### ИСХОДНЫЙ ТЕКСТ
'''

Все больше исследований показывают, что психологические факторы, лежащие в основе культа человеческой исключительности, служат подкреплению предрассудков против людей (это назвали “межвидовой моделью предрассудков”) [155]. А сокращение разрыва в статусе между человеком и другими животными может помочь в борьбе с дискриминацией и в укреплении представлений о равенстве различных человеческих групп. Исследования демонстрируют, что вера в эволюцию (и вытекающая из нее склонность видеть сходство между людьми и животными) предсказывает более низкие уровни нетерпимости и дискриминирующего поведения против гендерных меньшинств, чернокожих и иммигрантских сообществ, даже после внесения поправок на религиозные и политические взгляды[156]. Связь тут не просто корреляционная, но еще и причинно-следственная. В ряде экспериментов под руководством Кимберли Костелло испытуемые читали газетные колонки, где подчеркивались либо сходства, либо различия человека и животных[157]. Те, кто читал о сходствах человека с животными, сообщали о более низком уровне предрассудков по отношению к иммигрантам и другим маргинализированным группам людей, чем испытуемые, читавшие об отличиях человека от животных. Межвидовая модель предрассудков воспроизводится даже среди детей: чем меньше детей учат ставить человека выше животных, тем меньше они дегуманизируют расовые меньшинства[158]. В общем, внимание к культу человеческой исключительности – зачастую вопреки популярному мнению – не обязательно отвлекает от вопросов человеческой справедливости. Напротив, оно может помочь нам лучше понять общие корни этих проблем и взглянуть на них с большей ясностью.

Подведем итоги. Западные интеллектуалы издавна озабочены человеческой обособленностью. Как минимум с 500 года до нашей эры и по сей день пресловутый “императив различения” порождает бесконечные гипотезы о признаках, которые придают нам особость, а следовательно, и большую моральную ценность. Все подобные гипотезы имеют одну общую черту: они исходят из противопоставления “человеческого” и “животного” и неизменно рассматривают последнее как низшее.

Возникла ли эта тяга к утверждению человеческого превосходства в ответ на вредоносные практики по отношению к другим видам, требовавшие рационализации? Или все было наоборот – и человеческое чувство превосходства породило сами эти практики? Как и в случае с проблемой “яйцо или курица”, сказать невозможно. Хотя мы, безусловно, апеллируем к человеческой особости, оправдывая системы эксплуатации других, трудно представить себе, чтобы подобные системы вообще кто‐либо потерпел, если бы эти “другие” наделялись полноценными атрибутами людей.

Некоторые из первых создателей “императива различения” были основоположниками современной философии и науки. Хотя многие их идеи ныне опровергнуты, важно осознавать, что они задали тон дискуссии о психике других видов, которая продолжает формировать наше мышление по сей день. Ныне эволюционная непрерывность всех форм жизни – общепризнанный факт в отношении биологии (анатомии, генетики, развития и так далее), но этот взгляд остается спорным, когда речь заходит о психике и в особенности о сознании. Обладает ли человек несомненно большими когнитивными способностями, чем другие виды? Многие люди все еще решительно ответят “да”. Но, как мы увидим ниже, достоверность сравнений зависит от сопоставимости условий.

'''

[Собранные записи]
'''

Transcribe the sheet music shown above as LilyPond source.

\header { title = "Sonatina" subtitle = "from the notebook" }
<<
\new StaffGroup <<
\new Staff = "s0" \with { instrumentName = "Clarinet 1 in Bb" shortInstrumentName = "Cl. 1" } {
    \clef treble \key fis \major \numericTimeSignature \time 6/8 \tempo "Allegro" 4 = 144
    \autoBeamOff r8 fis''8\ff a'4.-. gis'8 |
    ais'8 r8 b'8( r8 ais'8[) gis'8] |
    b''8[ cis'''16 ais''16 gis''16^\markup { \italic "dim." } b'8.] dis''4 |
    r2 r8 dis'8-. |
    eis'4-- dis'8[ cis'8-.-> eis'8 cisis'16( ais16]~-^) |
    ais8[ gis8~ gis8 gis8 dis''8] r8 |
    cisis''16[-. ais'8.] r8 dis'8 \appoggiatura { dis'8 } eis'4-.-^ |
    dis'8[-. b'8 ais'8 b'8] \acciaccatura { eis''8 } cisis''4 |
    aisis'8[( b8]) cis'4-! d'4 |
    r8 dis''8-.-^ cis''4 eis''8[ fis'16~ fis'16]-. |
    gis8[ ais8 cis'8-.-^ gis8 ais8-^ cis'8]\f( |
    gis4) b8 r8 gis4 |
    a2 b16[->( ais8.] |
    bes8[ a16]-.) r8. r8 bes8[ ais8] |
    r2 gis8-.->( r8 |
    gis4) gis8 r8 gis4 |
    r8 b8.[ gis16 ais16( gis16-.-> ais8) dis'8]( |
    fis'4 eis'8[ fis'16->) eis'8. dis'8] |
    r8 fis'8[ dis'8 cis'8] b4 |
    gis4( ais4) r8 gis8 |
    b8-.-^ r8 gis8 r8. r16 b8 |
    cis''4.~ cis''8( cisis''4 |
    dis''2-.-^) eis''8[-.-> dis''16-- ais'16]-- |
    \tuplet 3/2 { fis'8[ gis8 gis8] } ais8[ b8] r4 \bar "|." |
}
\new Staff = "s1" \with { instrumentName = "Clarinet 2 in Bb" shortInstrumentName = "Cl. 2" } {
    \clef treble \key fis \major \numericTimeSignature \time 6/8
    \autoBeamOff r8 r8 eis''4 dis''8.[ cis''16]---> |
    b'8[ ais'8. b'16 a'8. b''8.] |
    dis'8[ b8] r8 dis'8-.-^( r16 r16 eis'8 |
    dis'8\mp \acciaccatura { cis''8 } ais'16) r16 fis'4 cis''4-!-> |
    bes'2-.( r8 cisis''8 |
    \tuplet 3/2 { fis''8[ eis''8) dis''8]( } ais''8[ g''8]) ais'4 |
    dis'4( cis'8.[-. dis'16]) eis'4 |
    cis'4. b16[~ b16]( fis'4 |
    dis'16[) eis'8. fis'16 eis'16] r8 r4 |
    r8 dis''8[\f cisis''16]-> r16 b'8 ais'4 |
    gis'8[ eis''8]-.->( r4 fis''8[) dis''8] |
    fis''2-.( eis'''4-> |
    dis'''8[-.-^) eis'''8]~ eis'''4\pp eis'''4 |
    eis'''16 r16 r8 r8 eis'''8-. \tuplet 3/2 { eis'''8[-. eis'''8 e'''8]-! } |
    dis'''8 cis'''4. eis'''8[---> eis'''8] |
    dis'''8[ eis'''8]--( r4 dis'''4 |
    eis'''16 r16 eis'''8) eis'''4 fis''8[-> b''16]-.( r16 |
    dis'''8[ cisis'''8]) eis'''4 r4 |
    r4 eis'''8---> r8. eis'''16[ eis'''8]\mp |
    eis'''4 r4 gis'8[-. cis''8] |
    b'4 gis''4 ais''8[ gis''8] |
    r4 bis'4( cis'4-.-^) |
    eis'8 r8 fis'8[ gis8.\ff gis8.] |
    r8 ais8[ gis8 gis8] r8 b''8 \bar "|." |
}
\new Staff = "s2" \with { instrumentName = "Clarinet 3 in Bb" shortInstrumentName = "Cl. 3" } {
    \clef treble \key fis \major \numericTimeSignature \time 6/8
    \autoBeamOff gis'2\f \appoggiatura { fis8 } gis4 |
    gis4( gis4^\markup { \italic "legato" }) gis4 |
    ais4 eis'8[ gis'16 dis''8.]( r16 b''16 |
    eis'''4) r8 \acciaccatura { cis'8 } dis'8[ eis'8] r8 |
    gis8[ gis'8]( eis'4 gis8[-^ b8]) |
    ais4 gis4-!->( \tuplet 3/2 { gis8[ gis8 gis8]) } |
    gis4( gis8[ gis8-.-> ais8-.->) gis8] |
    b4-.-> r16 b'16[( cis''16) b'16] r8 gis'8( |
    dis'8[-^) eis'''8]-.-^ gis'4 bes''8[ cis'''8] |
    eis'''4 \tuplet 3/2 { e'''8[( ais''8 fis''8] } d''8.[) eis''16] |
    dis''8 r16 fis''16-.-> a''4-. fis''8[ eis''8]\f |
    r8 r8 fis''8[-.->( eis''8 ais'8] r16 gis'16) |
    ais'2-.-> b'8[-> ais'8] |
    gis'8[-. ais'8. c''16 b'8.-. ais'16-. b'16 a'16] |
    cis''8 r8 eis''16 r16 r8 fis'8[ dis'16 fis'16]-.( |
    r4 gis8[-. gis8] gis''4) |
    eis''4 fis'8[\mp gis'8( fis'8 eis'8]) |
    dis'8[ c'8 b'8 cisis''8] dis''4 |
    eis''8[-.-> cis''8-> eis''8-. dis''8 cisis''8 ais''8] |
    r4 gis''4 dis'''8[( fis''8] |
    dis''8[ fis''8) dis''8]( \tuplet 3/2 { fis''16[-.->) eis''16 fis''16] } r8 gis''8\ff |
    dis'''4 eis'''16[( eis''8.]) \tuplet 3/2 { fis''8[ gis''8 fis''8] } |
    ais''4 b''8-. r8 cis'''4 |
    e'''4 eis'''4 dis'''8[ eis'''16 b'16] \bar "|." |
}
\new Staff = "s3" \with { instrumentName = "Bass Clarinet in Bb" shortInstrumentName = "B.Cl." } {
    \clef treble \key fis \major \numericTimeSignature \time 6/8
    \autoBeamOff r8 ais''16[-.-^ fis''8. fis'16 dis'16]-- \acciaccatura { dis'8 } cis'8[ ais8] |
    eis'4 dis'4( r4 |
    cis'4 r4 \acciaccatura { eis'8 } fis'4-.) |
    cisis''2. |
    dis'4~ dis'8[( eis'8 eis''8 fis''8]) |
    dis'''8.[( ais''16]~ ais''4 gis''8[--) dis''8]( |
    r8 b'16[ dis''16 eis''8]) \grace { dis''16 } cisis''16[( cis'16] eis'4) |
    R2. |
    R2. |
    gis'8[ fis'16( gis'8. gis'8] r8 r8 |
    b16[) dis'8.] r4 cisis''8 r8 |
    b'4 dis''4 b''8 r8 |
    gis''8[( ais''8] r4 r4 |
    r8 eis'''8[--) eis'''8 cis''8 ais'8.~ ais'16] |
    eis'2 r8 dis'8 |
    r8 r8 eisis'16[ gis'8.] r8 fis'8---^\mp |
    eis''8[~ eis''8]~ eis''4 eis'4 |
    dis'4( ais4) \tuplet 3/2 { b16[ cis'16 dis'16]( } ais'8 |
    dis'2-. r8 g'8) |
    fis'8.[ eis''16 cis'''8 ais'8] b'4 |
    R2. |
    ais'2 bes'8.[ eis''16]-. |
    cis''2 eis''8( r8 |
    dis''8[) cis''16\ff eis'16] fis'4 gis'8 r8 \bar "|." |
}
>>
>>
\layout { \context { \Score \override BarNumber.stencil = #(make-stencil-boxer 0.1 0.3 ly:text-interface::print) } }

'''

### ЗАДАНИЯ
a. Под чьим руководством проводились эксперименты с газетными колонками, описанные в исходном тексте?
b. Перепишите фрагмент исходного текста: начните с места, где стоят слова «Возникла ли эта», и остановитесь после слов «полноценными атрибутами людей.».
c. Для каждого утверждения определите, согласуется ли оно с исходным текстом. Ответьте «да» или «нет» и дословно приведите решающие слова текста.
(i) Вера в эволюцию предсказывает более высокие уровни нетерпимости к иммигрантским сообществам.
(ii) Эволюционная непрерывность всех форм жизни признана общепризнанным фактом в отношении биологии.
(iii) Можно установить, что появилось раньше: тяга к утверждению человеческого превосходства или вредоносные практики по отношению к другим видам.

### ОТВЕТЫ К ЗАДАНИЯМ
a. Под руководством Кимберли Костелло.

b.
Возникла ли эта тяга к утверждению человеческого превосходства в ответ на вредоносные практики по отношению к другим видам, требовавшие рационализации? Или все было наоборот – и человеческое чувство превосходства породило сами эти практики? Как и в случае с проблемой “яйцо или курица”, сказать невозможно. Хотя мы, безусловно, апеллируем к человеческой особости, оправдывая системы эксплуатации других, трудно представить себе, чтобы подобные системы вообще кто‐либо потерпел, если бы эти “другие” наделялись полноценными атрибутами людей.

c.
(i) Нет: «предсказывает более низкие уровни нетерпимости и дискриминирующего поведения против гендерных меньшинств, чернокожих и иммигрантских сообществ».
(ii) Да: «Ныне эволюционная непрерывность всех форм жизни – общепризнанный факт в отношении биологии».
(iii) Нет: «Как и в случае с проблемой “яйцо или курица”, сказать невозможно».